Responsabilidade compartilhada
O dever da proteção contra AIDS ou qualquer outra doença sexualmente transmissível (DST) é de todos, de acordo com Barbosa. Por conta disso, quando uma pessoa adquire o vírus HIV, parte da responsabilidade é dela.
O dever da proteção contra AIDS ou qualquer outra doença sexualmente transmissível (DST) é de todos, de acordo com Barbosa. Por conta disso, quando uma pessoa adquire o vírus HIV, parte da responsabilidade é dela.
Essa responsabilidade compartilhada tira o foco exclusivo do portador. “Em relações consensuais, entre dois adultos, fica incompreensível como alguém vai querer reclamar depois”, diz o professor de matemática Jorge Adrian Beloqui, diretor do GIV (Grupo de Incentivo à Vida) e soropositivo.
Ele argumenta que as pessoas sabem da importância da camisinha contra a AIDS, mesmo assim assumem comportamentos de risco. De acordo com a última Pesquisa de Conhecimentos, Atitudes e Práticas relacionada às DST e Aids (PCAP), divulgada em junho de 2009, “a população tem um elevado índice de conhecimento sobre as formas de infecção pelo HIV e de prevenção da AIDS.”
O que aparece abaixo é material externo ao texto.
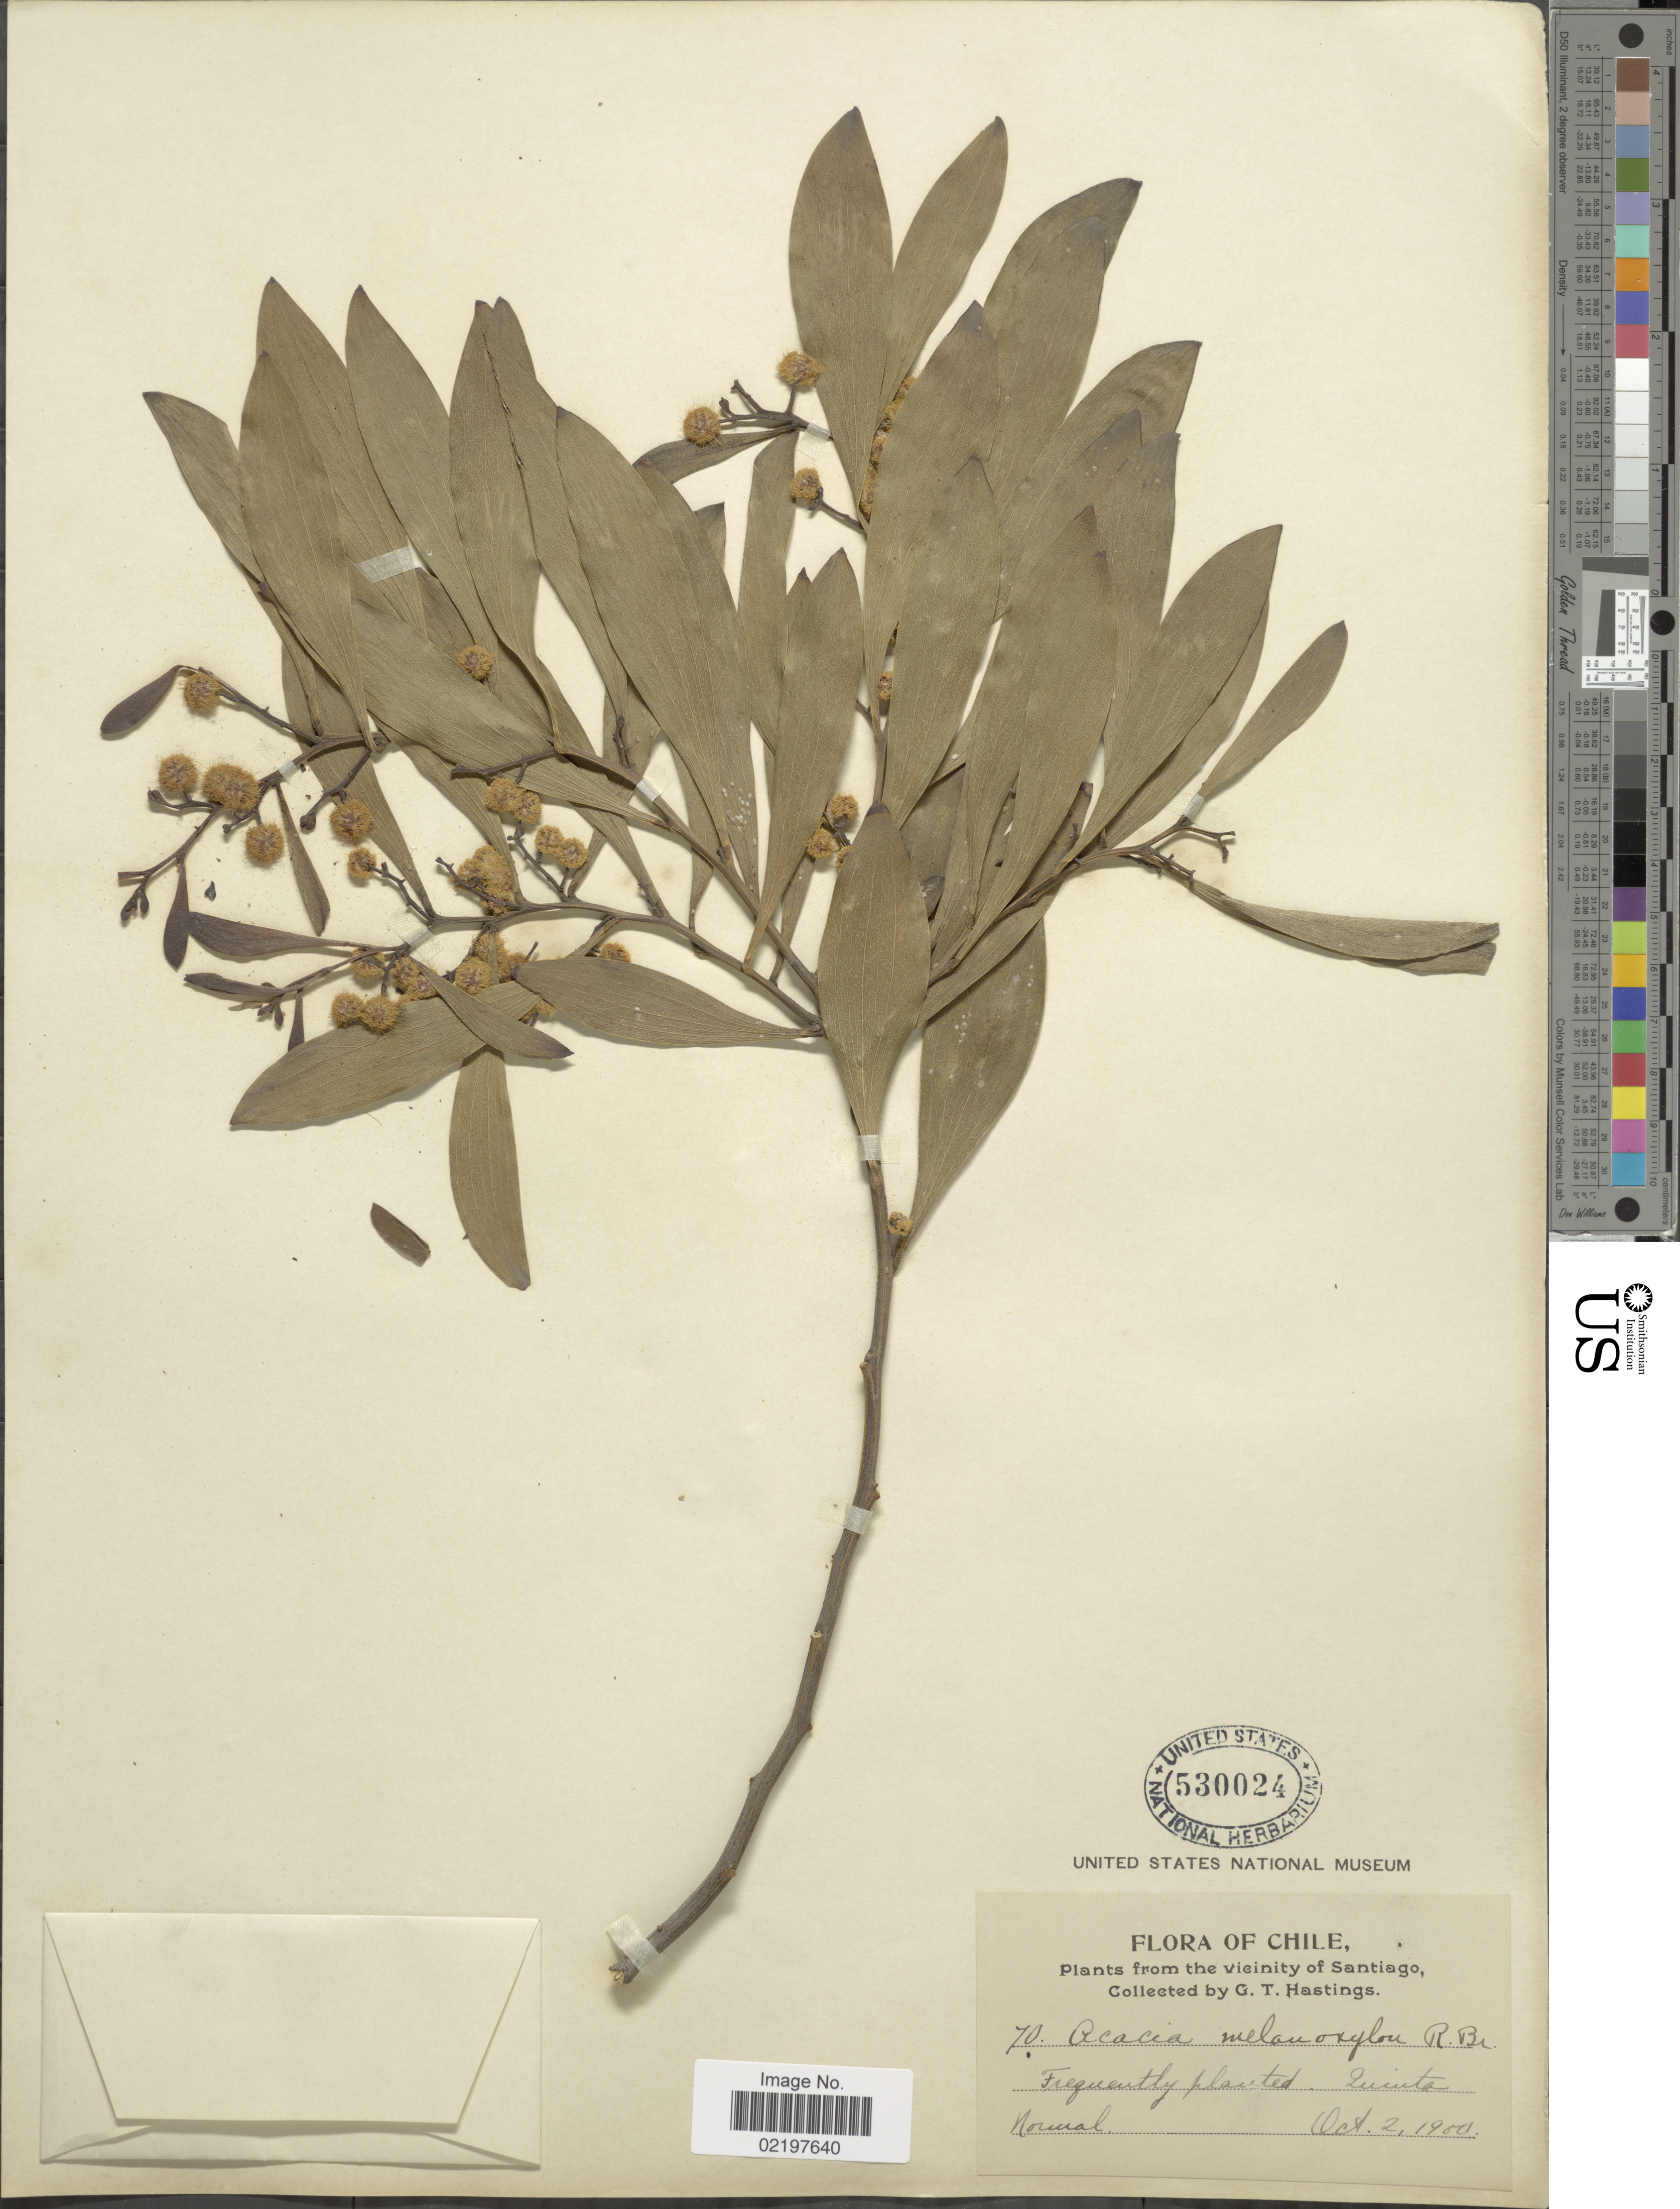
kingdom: Plantae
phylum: Tracheophyta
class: Magnoliopsida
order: Fabales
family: Fabaceae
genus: Acacia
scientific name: Acacia melanoxylon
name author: R. Br.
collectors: G. Hastings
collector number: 70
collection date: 1900-10-02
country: Chile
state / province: Región Metropolitana (RM)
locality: From the vicinity of Santiago, Zuinta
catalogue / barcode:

A pesquisa, do Ministério da Saúde, mostra que 96,6% da população com idade entre 15 e 64 anos sabe que o uso de preservativo é a melhor maneira de evitar a infecção pelo HIV. E 93,6% sabe que não que existe cura para a AIDS.
Contudo, apenas 60,9% usaram preservativo na primeira relação sexual. O percentual é ainda menor no que se refere à última relação sexual com parceiros casuais: 58,8%.
Confiança no parceiro
Mas o fato da pessoa que se contaminou também ter responsabilidade sobre o contágio não reduziria a culpabilidade do portador. “Em relações estáveis, há confiança no parceiro e as relações sem camisinha acabam acontecendo. Se ele sabe que tem AIDS, mas não conta, não há como dizer que ele não tem culpa”, argumenta a advogada Margarida Pressburger, presidente da Comissão de Direitos Humanos e Assistência Judiciária da OAB/RJ.
Ela ressalta que a doença “tem muitas peculiaridades” e por isso requer um cuidado maior. “Não há cura para AIDS. É possível processar uma pessoa por não ter contado, por não ter protegido o parceiro”, afirma a advogada.
Recentemente, as Nações Unidas publicaram um documento que censura fortemente todas as acusações de transmissão ou exposição ao HIV. Mesmo assim, existe uma exceção para os “casos de transmissão intencional, isto é, quando uma pessoa sabe o seu estatuto sorológico para o HIV e atua com a intenção de transmitir o vírus, e acaba por transmitir de fato.”
O documento foi criado devido à crescente incidência de processos mundo afora. Há registro de casos em muitos países: EUA, Canadá, Inglaterra, Suécia, Tailândia, Finlândia e Eslováquia.